What this task involves: The expected output is an exact restatement of all the records.
---- Records shown
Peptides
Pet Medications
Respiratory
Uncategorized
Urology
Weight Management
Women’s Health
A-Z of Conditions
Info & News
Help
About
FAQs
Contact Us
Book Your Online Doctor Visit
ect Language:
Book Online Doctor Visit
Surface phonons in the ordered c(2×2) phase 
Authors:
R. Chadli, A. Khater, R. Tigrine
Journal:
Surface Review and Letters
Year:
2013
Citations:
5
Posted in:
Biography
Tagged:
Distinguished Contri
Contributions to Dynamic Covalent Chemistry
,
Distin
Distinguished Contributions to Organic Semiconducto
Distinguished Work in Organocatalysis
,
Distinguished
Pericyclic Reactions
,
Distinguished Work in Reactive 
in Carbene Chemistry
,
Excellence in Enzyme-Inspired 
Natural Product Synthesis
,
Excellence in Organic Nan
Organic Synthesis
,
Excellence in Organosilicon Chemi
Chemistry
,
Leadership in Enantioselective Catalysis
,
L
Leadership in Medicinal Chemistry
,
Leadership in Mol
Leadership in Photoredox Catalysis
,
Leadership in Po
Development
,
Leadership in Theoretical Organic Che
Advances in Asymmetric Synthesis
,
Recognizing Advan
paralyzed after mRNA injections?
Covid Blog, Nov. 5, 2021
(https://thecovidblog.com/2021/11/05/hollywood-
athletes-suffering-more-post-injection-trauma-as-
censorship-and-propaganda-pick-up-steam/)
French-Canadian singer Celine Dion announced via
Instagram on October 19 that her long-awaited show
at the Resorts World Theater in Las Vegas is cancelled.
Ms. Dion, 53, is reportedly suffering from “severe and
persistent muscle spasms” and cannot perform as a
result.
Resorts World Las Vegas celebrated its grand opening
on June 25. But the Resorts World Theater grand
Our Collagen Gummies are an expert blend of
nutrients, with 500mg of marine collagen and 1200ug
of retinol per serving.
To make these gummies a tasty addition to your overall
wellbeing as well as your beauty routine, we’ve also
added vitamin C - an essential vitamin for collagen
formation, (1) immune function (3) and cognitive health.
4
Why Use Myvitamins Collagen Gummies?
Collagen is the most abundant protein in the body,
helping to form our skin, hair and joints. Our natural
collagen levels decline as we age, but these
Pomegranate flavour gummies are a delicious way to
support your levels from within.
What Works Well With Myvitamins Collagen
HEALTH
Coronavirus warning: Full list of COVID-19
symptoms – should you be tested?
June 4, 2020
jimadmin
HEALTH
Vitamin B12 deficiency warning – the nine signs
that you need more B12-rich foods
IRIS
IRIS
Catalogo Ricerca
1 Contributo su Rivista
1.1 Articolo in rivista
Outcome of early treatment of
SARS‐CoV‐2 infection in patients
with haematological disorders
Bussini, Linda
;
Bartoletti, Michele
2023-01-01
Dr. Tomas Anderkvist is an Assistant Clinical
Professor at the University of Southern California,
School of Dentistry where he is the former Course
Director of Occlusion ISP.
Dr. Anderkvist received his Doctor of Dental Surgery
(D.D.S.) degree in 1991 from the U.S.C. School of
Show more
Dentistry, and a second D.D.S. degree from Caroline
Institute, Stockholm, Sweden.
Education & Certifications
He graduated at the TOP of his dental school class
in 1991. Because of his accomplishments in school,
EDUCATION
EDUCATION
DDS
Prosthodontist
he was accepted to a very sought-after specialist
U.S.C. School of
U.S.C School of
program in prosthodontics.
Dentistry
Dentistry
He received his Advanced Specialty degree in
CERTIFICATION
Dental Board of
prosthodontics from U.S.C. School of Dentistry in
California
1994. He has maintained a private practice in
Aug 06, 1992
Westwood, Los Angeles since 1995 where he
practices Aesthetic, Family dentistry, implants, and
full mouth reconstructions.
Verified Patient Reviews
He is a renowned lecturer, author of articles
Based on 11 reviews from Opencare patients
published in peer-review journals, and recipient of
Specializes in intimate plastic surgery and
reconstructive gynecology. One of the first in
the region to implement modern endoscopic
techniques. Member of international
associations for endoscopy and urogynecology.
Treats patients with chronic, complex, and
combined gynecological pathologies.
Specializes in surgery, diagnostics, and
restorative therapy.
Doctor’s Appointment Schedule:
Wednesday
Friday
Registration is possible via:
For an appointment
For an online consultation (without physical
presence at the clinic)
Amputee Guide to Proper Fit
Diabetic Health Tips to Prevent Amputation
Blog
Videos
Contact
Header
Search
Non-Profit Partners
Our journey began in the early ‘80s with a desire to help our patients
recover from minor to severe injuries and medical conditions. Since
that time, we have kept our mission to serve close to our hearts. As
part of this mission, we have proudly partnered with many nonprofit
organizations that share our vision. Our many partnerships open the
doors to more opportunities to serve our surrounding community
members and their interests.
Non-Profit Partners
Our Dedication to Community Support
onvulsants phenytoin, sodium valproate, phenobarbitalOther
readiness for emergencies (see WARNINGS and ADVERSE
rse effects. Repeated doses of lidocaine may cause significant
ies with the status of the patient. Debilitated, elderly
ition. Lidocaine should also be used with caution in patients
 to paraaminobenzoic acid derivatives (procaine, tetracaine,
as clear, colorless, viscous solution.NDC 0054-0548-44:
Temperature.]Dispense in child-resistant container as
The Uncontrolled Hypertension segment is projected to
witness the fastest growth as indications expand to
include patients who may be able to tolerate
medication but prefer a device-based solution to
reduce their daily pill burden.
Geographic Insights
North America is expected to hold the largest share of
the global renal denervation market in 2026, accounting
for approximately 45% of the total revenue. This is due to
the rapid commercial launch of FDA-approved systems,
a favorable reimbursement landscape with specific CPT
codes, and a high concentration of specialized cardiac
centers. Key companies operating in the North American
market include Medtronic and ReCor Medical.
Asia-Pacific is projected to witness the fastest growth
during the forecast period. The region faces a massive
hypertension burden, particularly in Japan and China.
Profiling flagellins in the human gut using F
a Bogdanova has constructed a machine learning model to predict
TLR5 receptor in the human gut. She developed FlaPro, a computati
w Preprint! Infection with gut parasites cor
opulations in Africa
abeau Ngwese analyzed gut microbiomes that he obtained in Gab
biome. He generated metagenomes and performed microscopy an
--------
Exercise result:
Peptides
Pet Medications
Respiratory
Uncategorized
Urology
Weight Management
Women’s Health
A-Z of Conditions
Info & News
Help
About
FAQs
Contact Us
Book Your Online Doctor Visit
ect Language:
Book Online Doctor Visit
Surface phonons in the ordered c(2×2) phase 
Authors:
R. Chadli, A. Khater, R. Tigrine
Journal:
Surface Review and Letters
Year:
2013
Citations:
5
Posted in:
Biography
Tagged:
Distinguished Contri
Contributions to Dynamic Covalent Chemistry
,
Distin
Distinguished Contributions to Organic Semiconducto
Distinguished Work in Organocatalysis
,
Distinguished
Pericyclic Reactions
,
Distinguished Work in Reactive 
in Carbene Chemistry
,
Excellence in Enzyme-Inspired 
Natural Product Synthesis
,
Excellence in Organic Nan
Organic Synthesis
,
Excellence in Organosilicon Chemi
Chemistry
,
Leadership in Enantioselective Catalysis
,
L
Leadership in Medicinal Chemistry
,
Leadership in Mol
Leadership in Photoredox Catalysis
,
Leadership in Po
Development
,
Leadership in Theoretical Organic Che
Advances in Asymmetric Synthesis
,
Recognizing Advan
paralyzed after mRNA injections?
Covid Blog, Nov. 5, 2021
(https://thecovidblog.com/2021/11/05/hollywood-
athletes-suffering-more-post-injection-trauma-as-
censorship-and-propaganda-pick-up-steam/)
French-Canadian singer Celine Dion announced via
Instagram on October 19 that her long-awaited show
at the Resorts World Theater in Las Vegas is cancelled.
Ms. Dion, 53, is reportedly suffering from “severe and
persistent muscle spasms” and cannot perform as a
result.
Resorts World Las Vegas celebrated its grand opening
on June 25. But the Resorts World Theater grand
Our Collagen Gummies are an expert blend of
nutrients, with 500mg of marine collagen and 1200ug
of retinol per serving.
To make these gummies a tasty addition to your overall
wellbeing as well as your beauty routine, we’ve also
added vitamin C - an essential vitamin for collagen
formation, (1) immune function (3) and cognitive health.
4
Why Use Myvitamins Collagen Gummies?
Collagen is the most abundant protein in the body,
helping to form our skin, hair and joints. Our natural
collagen levels decline as we age, but these
Pomegranate flavour gummies are a delicious way to
support your levels from within.
What Works Well With Myvitamins Collagen
HEALTH
Coronavirus warning: Full list of COVID-19
symptoms – should you be tested?
June 4, 2020
jimadmin
HEALTH
Vitamin B12 deficiency warning – the nine signs
that you need more B12-rich foods
IRIS
IRIS
Catalogo Ricerca
1 Contributo su Rivista
1.1 Articolo in rivista
Outcome of early treatment of
SARS‐CoV‐2 infection in patients
with haematological disorders
Bussini, Linda
;
Bartoletti, Michele
2023-01-01
Dr. Tomas Anderkvist is an Assistant Clinical
Professor at the University of Southern California,
School of Dentistry where he is the former Course
Director of Occlusion ISP.
Dr. Anderkvist received his Doctor of Dental Surgery
(D.D.S.) degree in 1991 from the U.S.C. School of
Show more
Dentistry, and a second D.D.S. degree from Caroline
Institute, Stockholm, Sweden.
Education & Certifications
He graduated at the TOP of his dental school class
in 1991. Because of his accomplishments in school,
EDUCATION
EDUCATION
DDS
Prosthodontist
he was accepted to a very sought-after specialist
U.S.C. School of
U.S.C School of
program in prosthodontics.
Dentistry
Dentistry
He received his Advanced Specialty degree in
CERTIFICATION
Dental Board of
prosthodontics from U.S.C. School of Dentistry in
California
1994. He has maintained a private practice in
Aug 06, 1992
Westwood, Los Angeles since 1995 where he
practices Aesthetic, Family dentistry, implants, and
full mouth reconstructions.
Verified Patient Reviews
He is a renowned lecturer, author of articles
Based on 11 reviews from Opencare patients
published in peer-review journals, and recipient of
Specializes in intimate plastic surgery and
reconstructive gynecology. One of the first in
the region to implement modern endoscopic
techniques. Member of international
associations for endoscopy and urogynecology.
Treats patients with chronic, complex, and
combined gynecological pathologies.
Specializes in surgery, diagnostics, and
restorative therapy.
Doctor’s Appointment Schedule:
Wednesday
Friday
Registration is possible via:
For an appointment
For an online consultation (without physical
presence at the clinic)
Amputee Guide to Proper Fit
Diabetic Health Tips to Prevent Amputation
Blog
Videos
Contact
Header
Search
Non-Profit Partners
Our journey began in the early ‘80s with a desire to help our patients
recover from minor to severe injuries and medical conditions. Since
that time, we have kept our mission to serve close to our hearts. As
part of this mission, we have proudly partnered with many nonprofit
organizations that share our vision. Our many partnerships open the
doors to more opportunities to serve our surrounding community
members and their interests.
Non-Profit Partners
Our Dedication to Community Support
onvulsants phenytoin, sodium valproate, phenobarbitalOther
readiness for emergencies (see WARNINGS and ADVERSE
rse effects. Repeated doses of lidocaine may cause significant
ies with the status of the patient. Debilitated, elderly
ition. Lidocaine should also be used with caution in patients
 to paraaminobenzoic acid derivatives (procaine, tetracaine,
as clear, colorless, viscous solution.NDC 0054-0548-44:
Temperature.]Dispense in child-resistant container as
The Uncontrolled Hypertension segment is projected to
witness the fastest growth as indications expand to
include patients who may be able to tolerate
medication but prefer a device-based solution to
reduce their daily pill burden.
Geographic Insights
North America is expected to hold the largest share of
the global renal denervation market in 2026, accounting
for approximately 45% of the total revenue. This is due to
the rapid commercial launch of FDA-approved systems,
a favorable reimbursement landscape with specific CPT
codes, and a high concentration of specialized cardiac
centers. Key companies operating in the North American
market include Medtronic and ReCor Medical.
Asia-Pacific is projected to witness the fastest growth
during the forecast period. The region faces a massive
hypertension burden, particularly in Japan and China.
Profiling flagellins in the human gut using F
a Bogdanova has constructed a machine learning model to predict
TLR5 receptor in the human gut. She developed FlaPro, a computati
w Preprint! Infection with gut parasites cor
opulations in Africa
abeau Ngwese analyzed gut microbiomes that he obtained in Gab
biome. He generated metagenomes and performed microscopy an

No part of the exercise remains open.